Les expéditions liées à la période des fêtes s’étendent généralement de juillet à début novembre. Les membres de la National Retail Federation, le plus grand groupe américain de commerce de détail, ont déjà été confrontés à d’importantes perturbations d’approvisionnement dues aux attaques des Houthis dans la mer Rouge et dans le canal de Suez. Les attaques ont contraint les compagnies maritimes à emprunter des itinéraires plus longs, retardant la livraison des marchandises et augmentant les coûts en raison du besoin de carburant et de main d’œuvre supplémentaire.
Une grève prolongée des dockers mettrait l’économie à rude épreuve.
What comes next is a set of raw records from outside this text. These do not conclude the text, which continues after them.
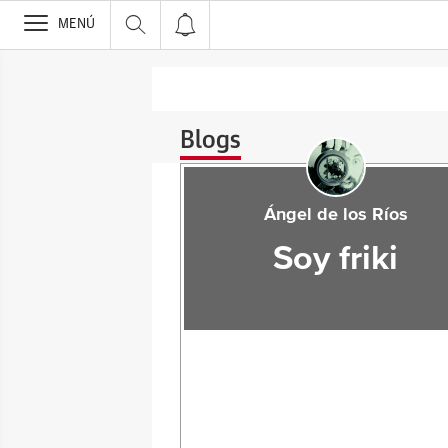
>
MENÚ
Blogs
Ángel de los Ríos
Soy friki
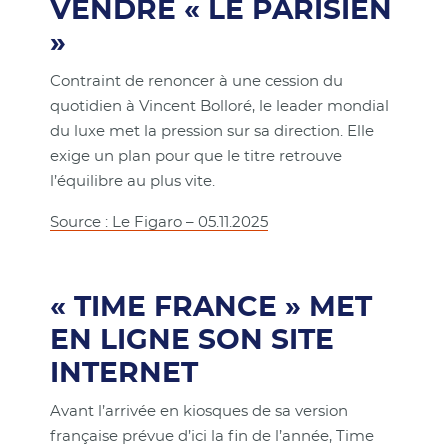
VENDRE « LE PARISIEN
»
Contraint de renoncer à une cession du
quotidien à Vincent Bolloré, le leader mondial
du luxe met la pression sur sa direction. Elle
exige un plan pour que le titre retrouve
l’équilibre au plus vite.
Source : Le Figaro – 05.11.2025
« TIME FRANCE » MET
EN LIGNE SON SITE
INTERNET
Avant l’arrivée en kiosques de sa version
française prévue d’ici la fin de l’année, Time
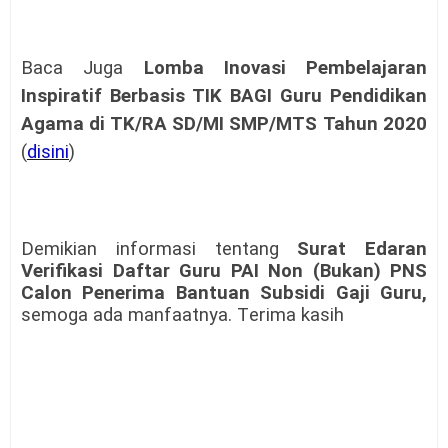
Baca Juga
Lomba Inovasi Pembelajaran
Inspiratif Berbasis TIK
BAGI Guru Pendidikan
Agama di TK/RA SD/MI SMP/MTS
Tahun 2020
(
disini
)
Demikian
informasi tentang
Surat Edaran
Verifikasi Daftar Guru PAI Non (Bukan) PNS
Calon Penerima Bantuan Subsidi Gaji Guru
,
semoga ada manfaatnya. T
erima kasih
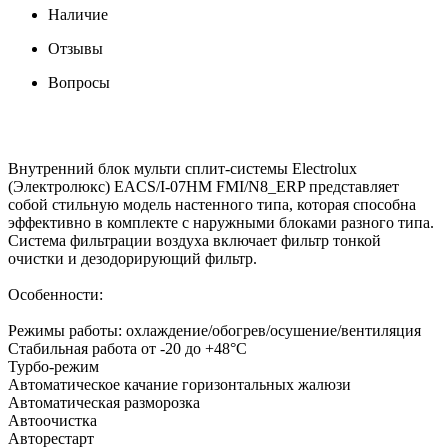
Наличие
Отзывы
Вопросы
Внутренний блок мульти сплит-системы Electrolux
(Электролюкс) EACS/I-07HM FMI/N8_ERP представляет
собой стильную модель настенного типа, которая способна
эффективно в комплекте с наружными блоками разного типа.
Система фильтрации воздуха включает фильтр тонкой
очистки и дезодорирующий фильтр.
Особенности:
Режимы работы: охлаждение/обогрев/осушение/вентиляция
Стабильная работа от -20 до +48°С
Турбо-режим
Автоматическое качание горизонтальных жалюзи
Автоматическая разморозка
Автоочистка
Авторестарт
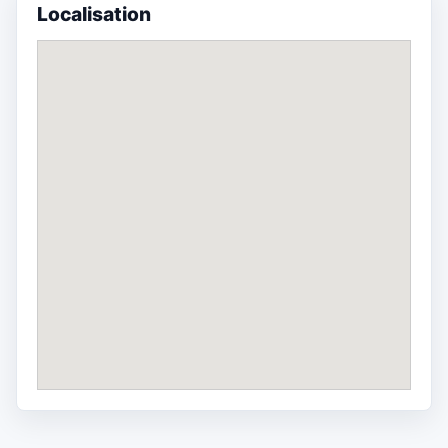
Localisation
Selon JP Morgan, une longue grève des dockers aurait pu coûter à l’économie américaine 5 milliards de dollars par jour.
L’accord temporaire repousse la grève au-delà des élections américaines de novembre et de la prochaine période des fêtes. Cela donne aux deux parties une chance de revenir à la table des négociations pour continuer à négocier et parvenir à un accord sur les questions qui n’ont pas encore été résolues, notamment le recours à l’automatisation.
Une grève plus courte réduira le risque de pénurie de tout, des mangues aux Maseratis, ainsi que les augmentations de prix qui se produisent généralement lorsque les produits sont rares et très demandés.
Qu’a fait l’administration Biden ?
L’administration Biden était impatiente de parvenir à un règlement, en particulier avec les ports servant de canaux pour les approvisionnements de récupération après les dégâts massifs observés en Floride, dans l’ouest de la Caroline du Nord et dans d’autres régions proches de la côte Est suite à l’ouragan Helene.
De hauts responsables gouvernementaux ont réalisé des progrès notables lorsqu’ils ont rencontré des représentants des compagnies maritimes avant l’aube du 3 octobre via Zoom.
Julie Su, la secrétaire au Travail par intérim, a travaillé dur pour aider les deux parties à régler leurs différends. Elle a souligné sur Zoom qu’elle pourrait amener l’Association internationale des débardeurs à la table de négociation pour prolonger le contrat. Le secrétaire aux Transports, Pete Buttigieg, est également resté en contact avec les syndicats et la direction et a profité de cette réunion Zoom pour dire aux compagnies maritimes qu’elles devraient offrir aux dockers un salaire plus élevé.
Le chef de cabinet de la Maison Blanche, Jeff Zients, a déclaré sur Zoom aux compagnies maritimes qu’elles devraient faire rapidement une offre au syndicat afin que la grève n’aggrave pas davantage les effets de l’ouragan Helene.
Il me semble clair que la pression a fonctionné – aidée peut-être par un peu de patriotisme.